А вон и рысь кровью исходила, мяукала котенком перед смертью. Такою на свет родилась, такою б и кончилась, да зубы на кровь охочие, — медвежонка сгубила и матуху его укараулила, да промазала на прыжке. Живот не учла, что с каждым днем тяжелел. Вот-вот потомство появилось бы. Его в утробе выкармливала. Чужое дитя не пожалела. За то медведица ее и сграбастала. Понюхав, откинула дохлую. Даже про запас не закопала,
чтоб потом духовитую съесть. Каждому зверю в тайге своя судьба.
Вон по-над стлаником два бурундука из-за подружки в кровь передрались. Один другому ухо прокусил, тот, разозлившись, сопернику костюм порвал на брюхе. Морду в синяк изукрасил. Подружка за победителем в нору, а тут ее лиса и сцапала. Невеста и не пикнула. Свадьба не состоялась…
Тайга день ото дня менялась. Снег сбросила. Деревья еще голые. Ядреным духом от них несло. Зеленым соком налились. Тоже свою пору ждали. Верба первой фату надела. Подружек решила опередить. Закудрявилась. Но холодный туман быстро смял ее прическу. Поморозил без жалости. И поникла верба. Почернела развенчанная. А уж через неделю снова ожила. Зазвенела по ветру пушистыми сережками. Ими ожоги морозные стыдливо завесила. Словно жена мужнины синяки от чужих глаз спрятала.
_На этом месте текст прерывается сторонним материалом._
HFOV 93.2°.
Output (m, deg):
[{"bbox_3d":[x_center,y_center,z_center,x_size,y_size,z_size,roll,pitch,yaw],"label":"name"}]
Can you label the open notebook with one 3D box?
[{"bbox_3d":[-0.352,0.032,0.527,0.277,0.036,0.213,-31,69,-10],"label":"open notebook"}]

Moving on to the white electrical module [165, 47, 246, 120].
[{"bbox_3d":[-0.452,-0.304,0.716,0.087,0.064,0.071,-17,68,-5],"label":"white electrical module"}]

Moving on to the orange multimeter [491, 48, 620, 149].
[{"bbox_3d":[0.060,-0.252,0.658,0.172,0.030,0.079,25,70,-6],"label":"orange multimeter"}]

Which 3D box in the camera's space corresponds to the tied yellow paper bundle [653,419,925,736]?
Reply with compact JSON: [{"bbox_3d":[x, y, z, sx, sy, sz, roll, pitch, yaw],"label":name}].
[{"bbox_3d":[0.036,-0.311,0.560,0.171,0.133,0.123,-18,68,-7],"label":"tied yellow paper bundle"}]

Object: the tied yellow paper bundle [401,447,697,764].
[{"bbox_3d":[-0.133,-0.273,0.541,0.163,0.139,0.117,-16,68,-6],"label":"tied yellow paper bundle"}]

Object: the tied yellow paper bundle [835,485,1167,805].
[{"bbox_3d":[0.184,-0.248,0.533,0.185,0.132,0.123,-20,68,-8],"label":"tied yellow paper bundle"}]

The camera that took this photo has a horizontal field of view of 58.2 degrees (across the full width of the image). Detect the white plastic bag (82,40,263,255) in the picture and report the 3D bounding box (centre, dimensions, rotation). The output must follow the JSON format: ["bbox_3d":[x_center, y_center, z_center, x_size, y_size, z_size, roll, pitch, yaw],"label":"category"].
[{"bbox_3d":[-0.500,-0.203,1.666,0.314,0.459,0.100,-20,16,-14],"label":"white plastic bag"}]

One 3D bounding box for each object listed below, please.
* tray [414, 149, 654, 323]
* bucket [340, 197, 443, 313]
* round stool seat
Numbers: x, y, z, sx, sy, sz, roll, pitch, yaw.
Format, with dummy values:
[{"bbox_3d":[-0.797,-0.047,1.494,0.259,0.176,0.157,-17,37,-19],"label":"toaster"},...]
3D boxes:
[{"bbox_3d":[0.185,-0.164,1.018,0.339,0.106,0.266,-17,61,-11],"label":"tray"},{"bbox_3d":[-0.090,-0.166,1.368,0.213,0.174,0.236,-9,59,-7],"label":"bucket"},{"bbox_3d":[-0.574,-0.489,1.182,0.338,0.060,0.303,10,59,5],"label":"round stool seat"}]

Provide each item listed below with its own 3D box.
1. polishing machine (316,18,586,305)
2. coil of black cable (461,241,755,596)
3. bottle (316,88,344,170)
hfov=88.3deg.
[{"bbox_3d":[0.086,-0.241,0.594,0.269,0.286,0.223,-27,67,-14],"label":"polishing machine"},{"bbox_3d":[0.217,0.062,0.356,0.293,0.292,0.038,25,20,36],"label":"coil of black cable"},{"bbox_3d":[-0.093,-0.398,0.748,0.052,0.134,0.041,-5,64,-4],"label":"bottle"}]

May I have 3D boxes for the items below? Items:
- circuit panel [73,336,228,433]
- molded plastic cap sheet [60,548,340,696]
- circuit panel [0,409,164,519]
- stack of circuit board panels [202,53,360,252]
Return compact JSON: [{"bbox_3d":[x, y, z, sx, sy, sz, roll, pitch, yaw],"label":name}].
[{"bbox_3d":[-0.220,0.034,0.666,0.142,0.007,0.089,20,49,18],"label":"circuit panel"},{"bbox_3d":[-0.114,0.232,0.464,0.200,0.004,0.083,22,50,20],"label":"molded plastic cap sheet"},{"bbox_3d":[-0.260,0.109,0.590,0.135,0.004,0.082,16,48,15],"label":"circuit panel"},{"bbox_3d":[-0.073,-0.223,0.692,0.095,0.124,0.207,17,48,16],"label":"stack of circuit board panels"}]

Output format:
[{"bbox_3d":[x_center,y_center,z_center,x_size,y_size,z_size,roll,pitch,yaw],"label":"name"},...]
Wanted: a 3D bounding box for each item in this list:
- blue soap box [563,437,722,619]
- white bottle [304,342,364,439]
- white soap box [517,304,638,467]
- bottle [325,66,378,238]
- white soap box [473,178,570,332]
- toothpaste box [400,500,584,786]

У ног ее мягким пухом трава постелилась. В траве той всякое таежное зверье, — дом, корм, засаду себе сыскали. И снова радость и кровь вперемешку скрутились. Не поймешь, чего в тайге больше. Вон медведица пробкой облегчилась, враз исхудала. Шерсть на боках полезла. Брюхо в спину вросло. Стала матуха харч промышлять, за живью охотиться. Где-то темной ночью оленуху укараулила. Задрала. И под бурелом от зверья подальше упрятала. Землей закопала, чтоб никто ее добычу не утащил. Чтоб мясо духом взялось. К вечеру другого дня услышала, как воронье у ее утайки горло драло. Достать — сил нет, добыть сами — не могут. Вот и горланили дурные завистники.
Медведица их никогда за птиц не считала. И прямиком к добыче направилась.
А в другом распадке, где звонкий ручей подточил скалы, куропатка об землю билась. Кровью изошлась. Всех птенцов лиса пожрала. И исходило слезами сердце птичье. Отомстить бы разбойнице, да где сил взять?